__TO-DO ITEM__: Your job is to copy every line in the material containing the word "owner".

__GIVEN INFORMATION__:
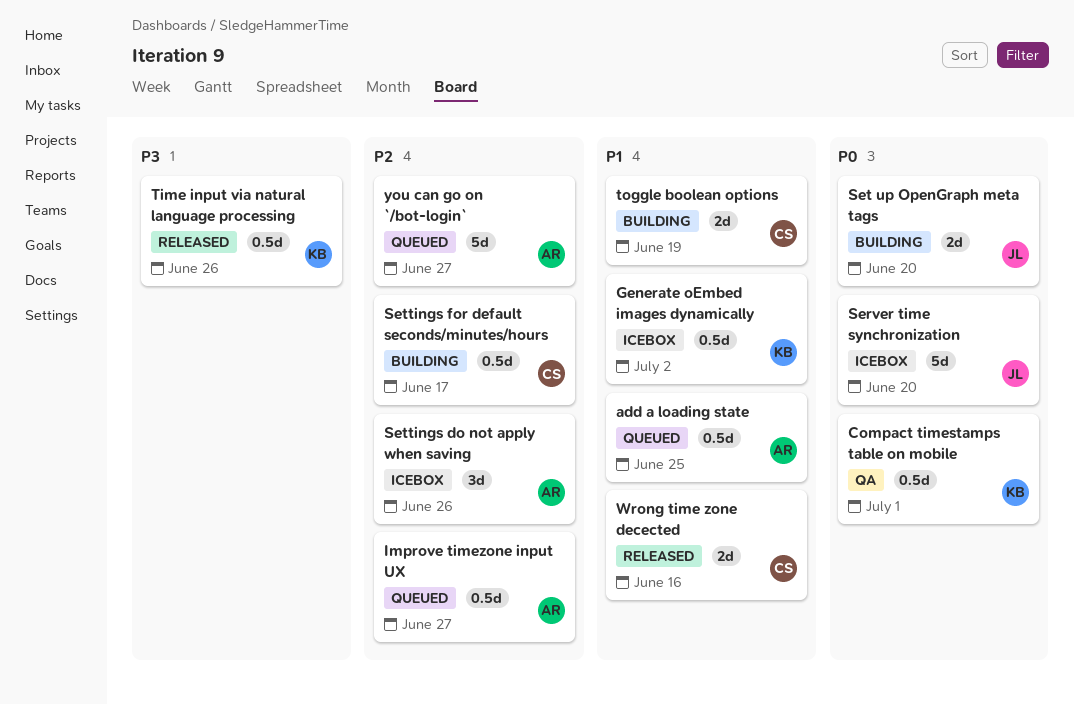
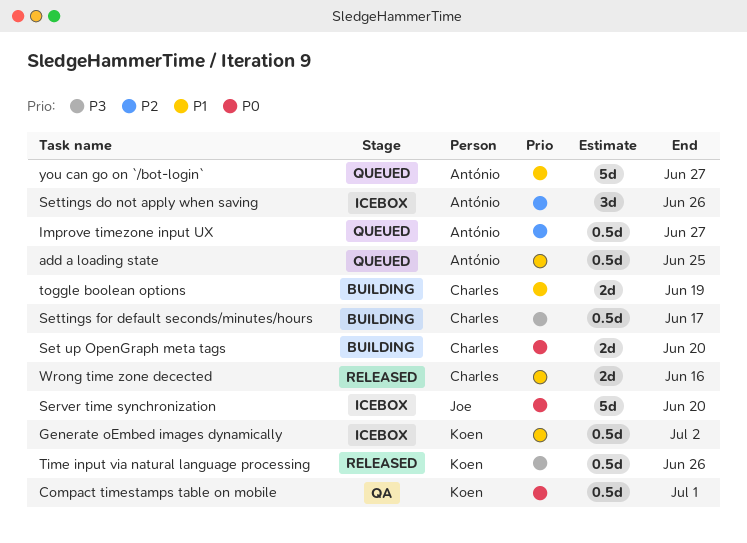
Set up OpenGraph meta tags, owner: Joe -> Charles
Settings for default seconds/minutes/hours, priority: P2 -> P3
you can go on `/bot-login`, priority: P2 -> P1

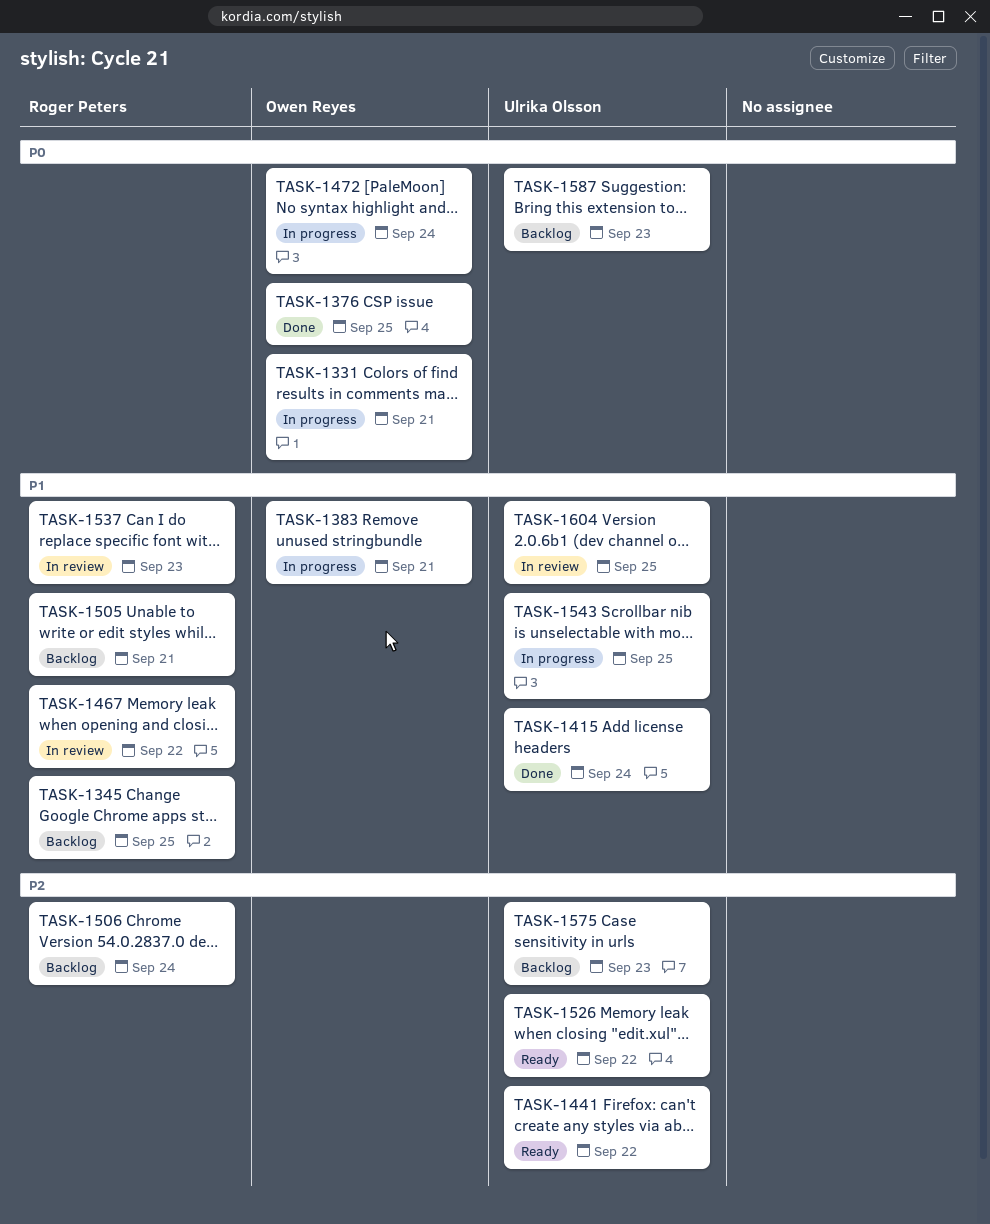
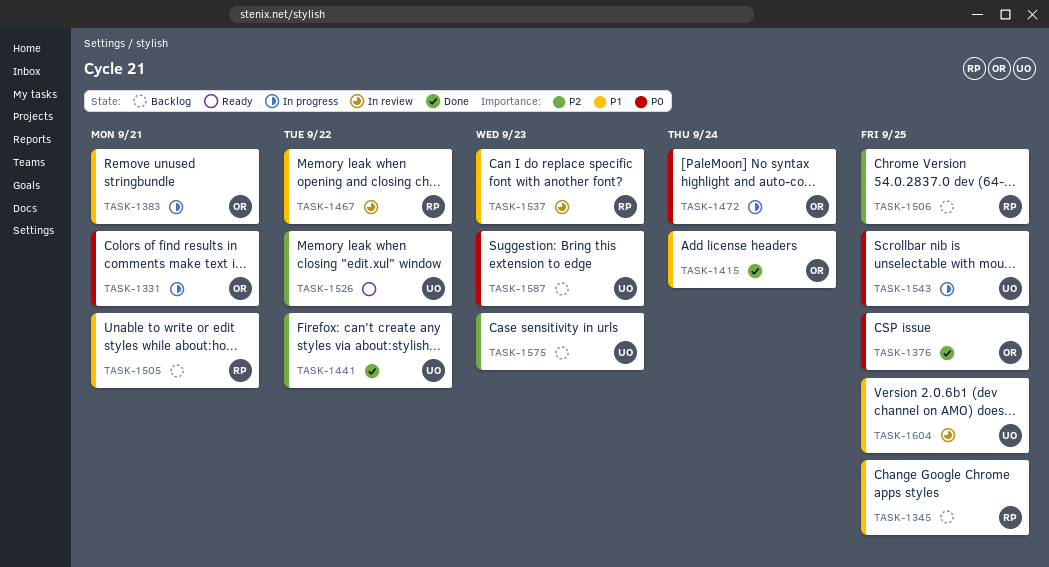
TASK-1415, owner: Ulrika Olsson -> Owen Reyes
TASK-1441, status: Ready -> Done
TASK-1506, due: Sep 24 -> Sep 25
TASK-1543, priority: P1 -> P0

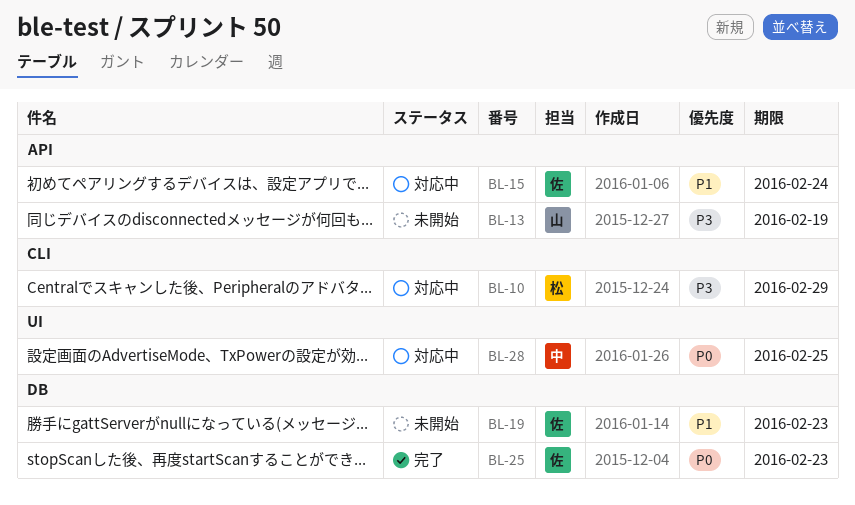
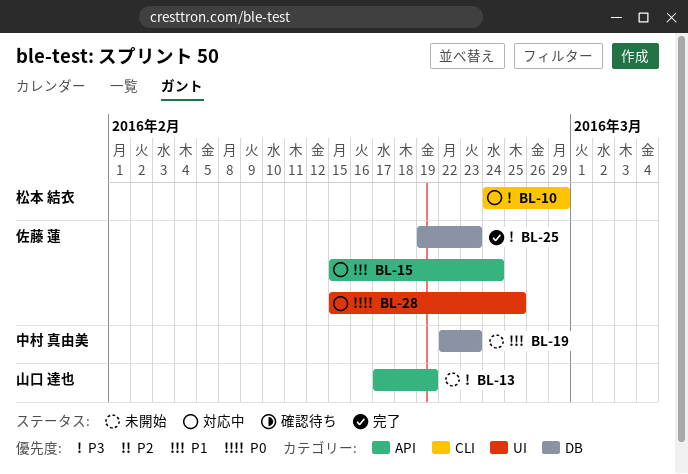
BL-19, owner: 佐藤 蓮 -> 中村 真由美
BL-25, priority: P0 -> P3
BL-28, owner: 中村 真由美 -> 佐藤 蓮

__EXPECTED ANSWER__:
Set up OpenGraph meta tags, owner: Joe -> Charles
TASK-1415, owner: Ulrika Olsson -> Owen Reyes
BL-19, owner: 佐藤 蓮 -> 中村 真由美
BL-28, owner: 中村 真由美 -> 佐藤 蓮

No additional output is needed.